Соседи наблюдали за этой процедурой, прячась за занавесками, и она вселяла в них некоторый оптимизм. Приятно было наблюдать, что НКВД наконец–то что–то вносит в дом, даже если это металлический негр. Однако в обществе, столь привыкшем к резким и жестоким переменам, чувство радости не могло длиться долго, и уже через некоторое время по округе поползли слухи, что все рабочие будут отправлены в лагеря и ликвидированы, а их работу будут выполнять металлические роботы–негры. («Чем, интересно, эти черные металлические обезьяны лучше русских роботов?» — сетовали люди.)
Сталин подождал, пока металлический негр не будет доставлен Востерову, и снова вспомнил пекаря. Стоило ему это сделать, как он тут же рухнул на пол, тут–то и началось возвращение Новгерода Мандельштима из лагеря.
— Понятно, — сказал Новгерод Мандельштим, дослушав историю до конца. — И ты хочешь, чтобы я излечил тебя от этого страха?
— Именно для этого я тебя и вытащил из этой чертовой Сибири.
— Тебе придется заплатить за это.
— Даром ничего не бывает. Ты же знаешь, Мандельштим, что я всегда просчитываю на два–три хода, как и вы, евреи, — вы тоже все время думаете, думаете. Так вот что я тебе предлагаю. Твой сын, невестка и двое их детей все еще живы… пока. Если ты вылечишь меня, они будут освобождены из тюрьмы и им будет позволено выехать из страны вместе с тобой.
Новгерод Мандельштим впервые за долгое время разразился искренним смехом.

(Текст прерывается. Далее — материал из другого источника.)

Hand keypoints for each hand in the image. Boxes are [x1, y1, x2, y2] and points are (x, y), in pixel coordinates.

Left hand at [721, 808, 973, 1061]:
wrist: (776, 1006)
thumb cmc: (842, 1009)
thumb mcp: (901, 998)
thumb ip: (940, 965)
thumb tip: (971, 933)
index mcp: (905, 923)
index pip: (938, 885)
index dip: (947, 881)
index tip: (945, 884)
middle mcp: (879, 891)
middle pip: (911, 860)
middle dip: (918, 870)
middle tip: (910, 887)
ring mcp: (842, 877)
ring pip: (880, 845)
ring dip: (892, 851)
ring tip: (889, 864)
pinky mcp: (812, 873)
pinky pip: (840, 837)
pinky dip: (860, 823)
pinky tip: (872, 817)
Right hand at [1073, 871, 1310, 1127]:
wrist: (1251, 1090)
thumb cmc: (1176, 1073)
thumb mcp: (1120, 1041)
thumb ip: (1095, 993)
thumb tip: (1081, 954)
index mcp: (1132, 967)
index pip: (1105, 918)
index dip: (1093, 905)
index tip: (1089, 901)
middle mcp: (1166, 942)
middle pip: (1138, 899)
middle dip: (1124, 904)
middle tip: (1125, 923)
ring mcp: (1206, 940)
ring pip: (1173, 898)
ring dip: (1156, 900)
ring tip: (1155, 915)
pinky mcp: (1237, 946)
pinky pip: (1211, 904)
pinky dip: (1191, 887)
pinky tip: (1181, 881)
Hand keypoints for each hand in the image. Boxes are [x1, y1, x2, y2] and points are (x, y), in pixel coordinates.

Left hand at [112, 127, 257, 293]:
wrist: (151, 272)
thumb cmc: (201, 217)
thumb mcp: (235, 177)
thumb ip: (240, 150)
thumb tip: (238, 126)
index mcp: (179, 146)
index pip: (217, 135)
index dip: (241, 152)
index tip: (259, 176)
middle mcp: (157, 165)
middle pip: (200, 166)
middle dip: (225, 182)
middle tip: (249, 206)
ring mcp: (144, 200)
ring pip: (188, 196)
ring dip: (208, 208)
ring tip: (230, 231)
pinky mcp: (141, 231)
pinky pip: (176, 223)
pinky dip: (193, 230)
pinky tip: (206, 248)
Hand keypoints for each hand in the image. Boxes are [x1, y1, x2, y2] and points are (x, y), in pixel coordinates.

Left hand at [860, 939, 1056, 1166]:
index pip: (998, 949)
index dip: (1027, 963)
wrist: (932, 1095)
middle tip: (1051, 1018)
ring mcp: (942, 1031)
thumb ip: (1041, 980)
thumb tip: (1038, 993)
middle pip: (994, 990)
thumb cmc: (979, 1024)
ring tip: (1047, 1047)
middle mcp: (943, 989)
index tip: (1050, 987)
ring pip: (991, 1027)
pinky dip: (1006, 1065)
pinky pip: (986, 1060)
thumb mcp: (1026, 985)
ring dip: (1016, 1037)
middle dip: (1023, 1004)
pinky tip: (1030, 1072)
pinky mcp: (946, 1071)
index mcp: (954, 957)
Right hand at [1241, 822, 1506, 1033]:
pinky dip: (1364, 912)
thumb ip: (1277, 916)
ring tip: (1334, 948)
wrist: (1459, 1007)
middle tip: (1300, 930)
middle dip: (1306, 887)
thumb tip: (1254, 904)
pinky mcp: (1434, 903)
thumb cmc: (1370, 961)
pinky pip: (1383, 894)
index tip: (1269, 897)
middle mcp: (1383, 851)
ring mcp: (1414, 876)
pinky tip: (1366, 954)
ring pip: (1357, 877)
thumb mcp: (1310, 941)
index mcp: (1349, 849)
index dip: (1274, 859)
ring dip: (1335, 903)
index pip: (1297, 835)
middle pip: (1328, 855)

— Ты забыл, что я тебя знаю, Коба, — сказал он. — Один раз я позволил ввести себя в заблуждение, но больше это не повторится, потому что я знаю тебя. Если мне удастся вылечить тебя от этого страха, ты тут же убьешь меня и мою семью, невзирая на все свои обещания. Пока пациент находится в тисках болезни, он всегда считает, что будет испытывать благодарность к врачу, если тот его вылечит, но стоит его вернуть к жизни, как он начинает жаловаться на слишком большой счет. И ты ничем от них не отличаешься.
— Несчастный идиот! — заорал Сталин. — Ты что, не понимаешь, что я мог бы привезти твоих детей сюда и замучить их здесь до смерти у тебя на глазах?
— Тогда я возненавидел бы тебя, Коба, и при всем желании не смог бы тебя вылечить.
Сталин задумался.
— Черт побери! Так чего же ты хочешь, негодяй?
— Чтобы мой сын, невестка и их дети были тут же отправлены в Америку. И только после того как переговорю с ними, а также с одним из эмигрантов — Раскольниковым или Любеткиным — по телефону, я начну тебя лечить, и ни минутой раньше.
— Какого беса я стану выполнять твои требования?
— Такого, что ты хочешь выздороветь. К тому же — кто знает? — может, это станет частью лечения.
— Правда?
— Не знаю, Иосиф; для того чтобы узнать, надо это сделать. Раз в жизни сложилось так, что у тебя на руках не все карты и тебе не удастся удержать в заложниках семью крупье. На этот раз ты не сможешь управлять всем происходящим, как бы неприятно тебе это ни было.
Генеральный секретарь закряхтел, нажал под столом кнопку, и в кабинет вошел один из его личных охранников. Мандельштима отвели в личную комнату Сталина и заперли. На столе его ждал холодный ужин и бутылка водки. В шкафу висел чистый костюм его размера, рубашка и галстук.
После трех тревожных дней к нему явился другой охранник, который отвел его в пустую комнату, где стояли только стол и стул. На столе находился оливково–зеленый телефонный аппарат, который через пару минут придушенно заскворчал. Дрожащими руками Мандельштим снял трубку. Ему казалось, что она весит не меньше тысячи фунтов.
— Миша? — сказал он.
— Папа?
— Прости меня, сынок, за то что я заставил тебя пережить. Я такой дурак. Здесь настоящий ад.
— У меня умерла дочь.
— Я знаю. Где вы?
— У Любеткина в Беверли — Хиллз.
— Вам ничего не угрожает?
— Дом охраняют люди Пинкертона.
— Значит, пока с вами все в порядке.
— А ты приедешь, папа?
— Не знаю, сынок. Передай трубку Любеткину.
— Привет, Мандельштим, — сказал более пожилой голос. — Он нас слушает?
— Думаю, да, в соседней комнате.
— Если их как следует не спрятать, он их выследит.
— Я знаю.
— Не волнуйся. Мы их хорошо спрячем, мы уже научились этому за долгие годы.